= Task requirements =
The lines to copy from the listing below are those that contain the string "down".

= Dataset records =
------------------------------------

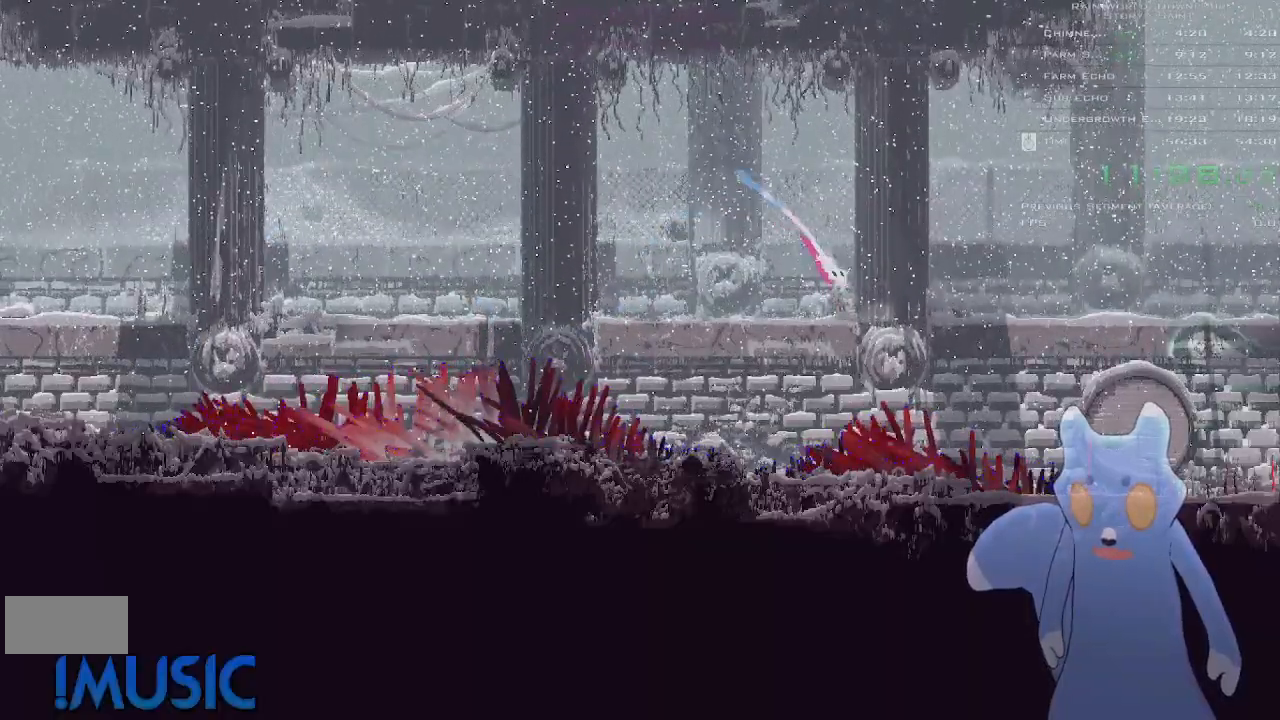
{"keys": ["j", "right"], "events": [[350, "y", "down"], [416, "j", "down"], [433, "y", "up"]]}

------------------------------------

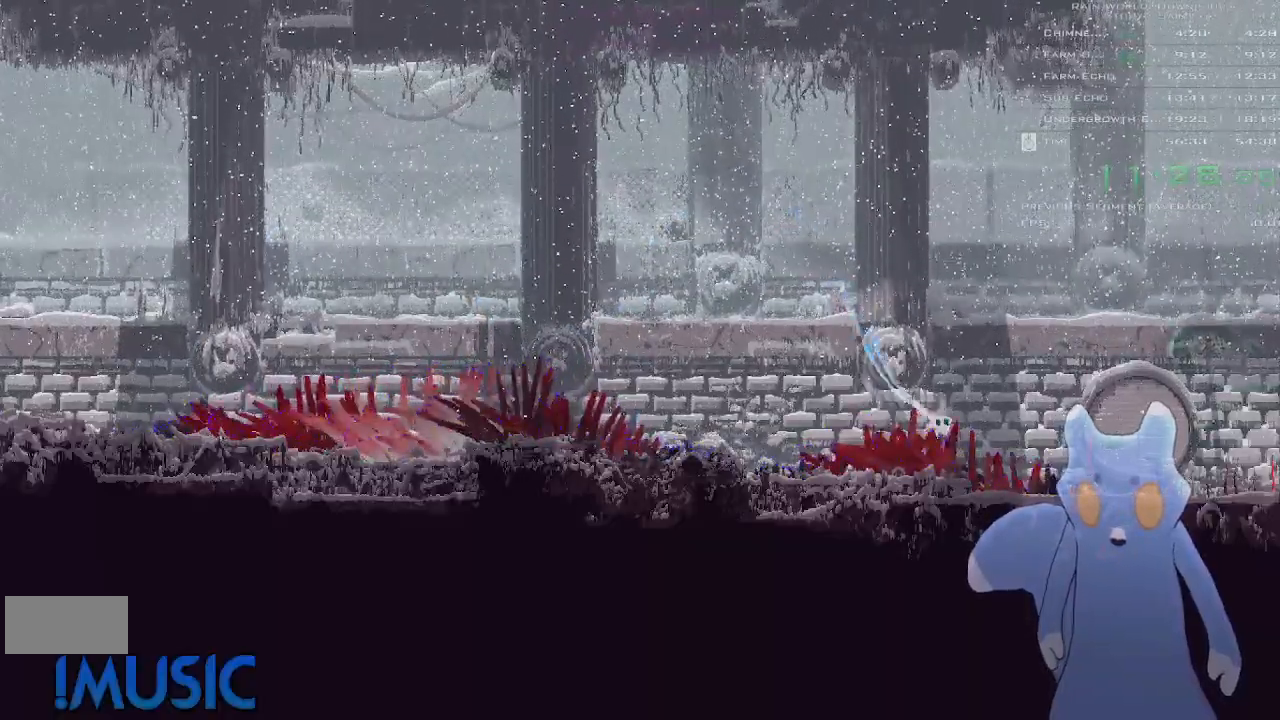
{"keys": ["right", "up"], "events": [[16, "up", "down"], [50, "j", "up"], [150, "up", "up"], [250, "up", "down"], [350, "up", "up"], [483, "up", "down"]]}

------------------------------------

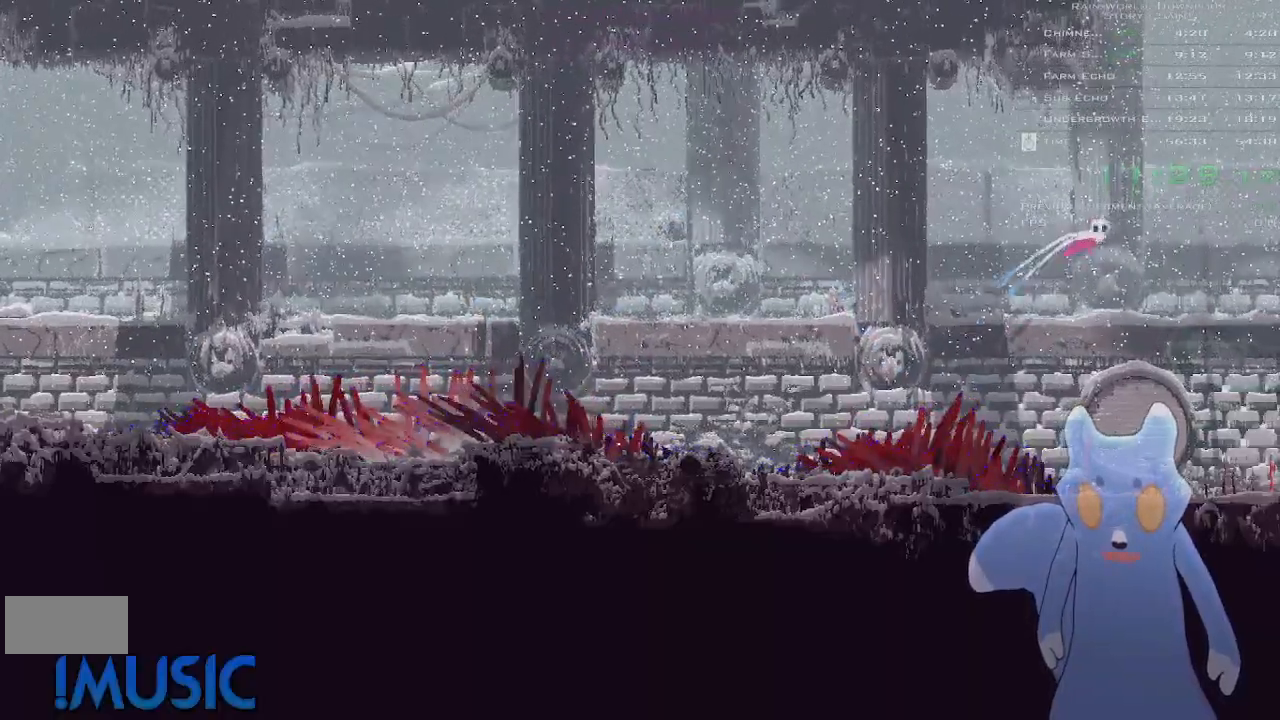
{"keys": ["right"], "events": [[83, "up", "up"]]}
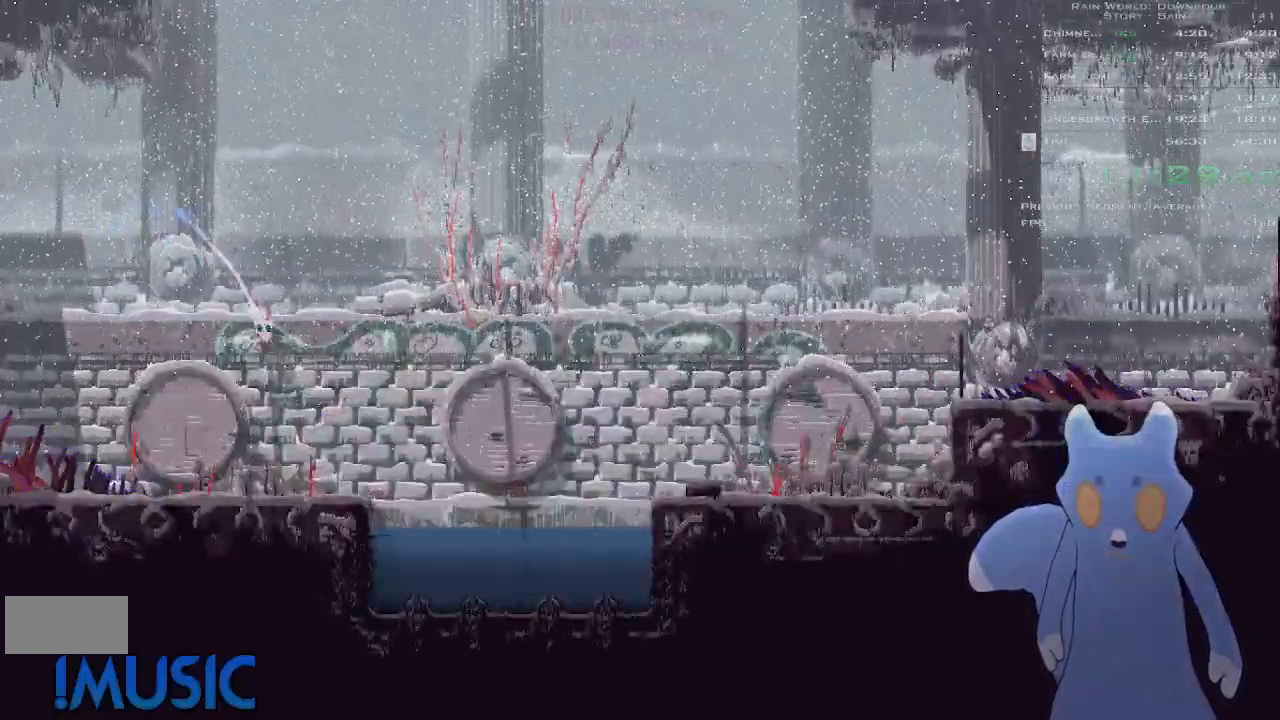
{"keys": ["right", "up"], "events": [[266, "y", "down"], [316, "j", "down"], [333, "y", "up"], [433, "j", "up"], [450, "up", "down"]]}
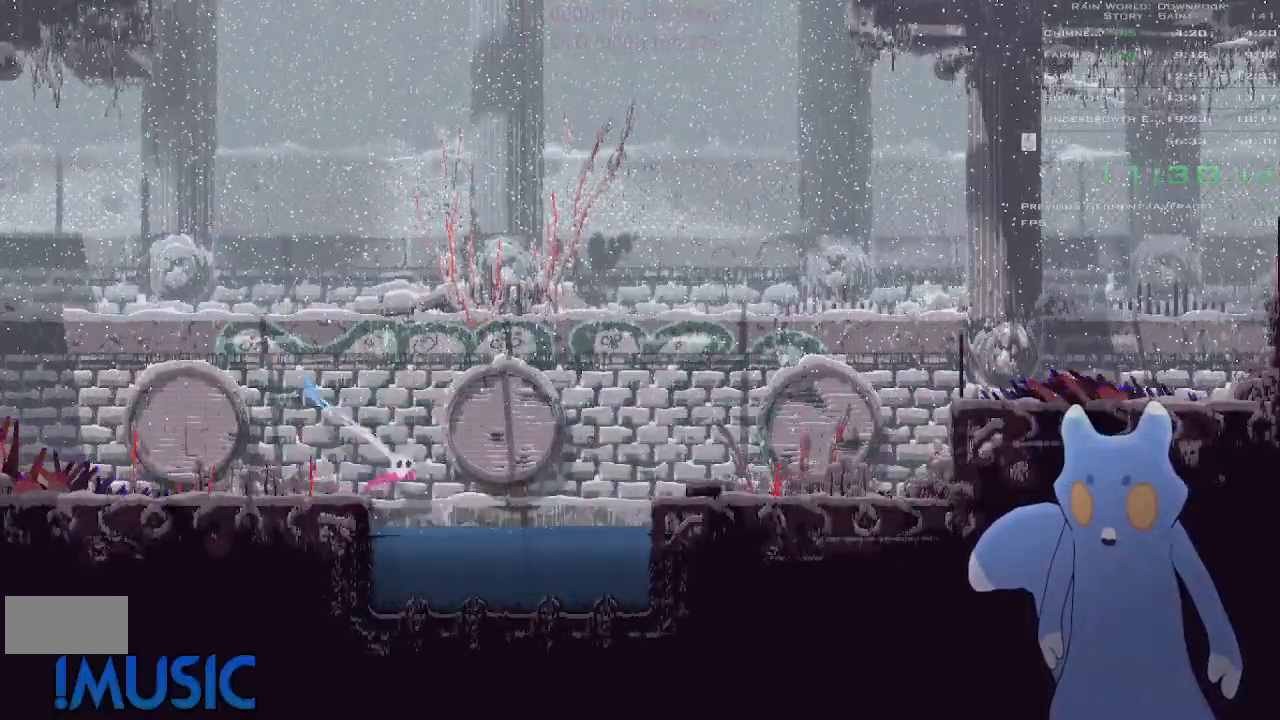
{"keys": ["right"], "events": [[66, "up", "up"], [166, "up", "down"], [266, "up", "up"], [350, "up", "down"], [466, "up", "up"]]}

------------------------------------

= Answer section =
{"keys": ["j", "right"], "events": [[350, "y", "down"], [416, "j", "down"], [433, "y", "up"]]}
{"keys": ["right", "up"], "events": [[16, "up", "down"], [50, "j", "up"], [150, "up", "up"], [250, "up", "down"], [350, "up", "up"], [483, "up", "down"]]}
{"keys": ["right", "up"], "events": [[266, "y", "down"], [316, "j", "down"], [333, "y", "up"], [433, "j", "up"], [450, "up", "down"]]}
{"keys": ["right"], "events": [[66, "up", "up"], [166, "up", "down"], [266, "up", "up"], [350, "up", "down"], [466, "up", "up"]]}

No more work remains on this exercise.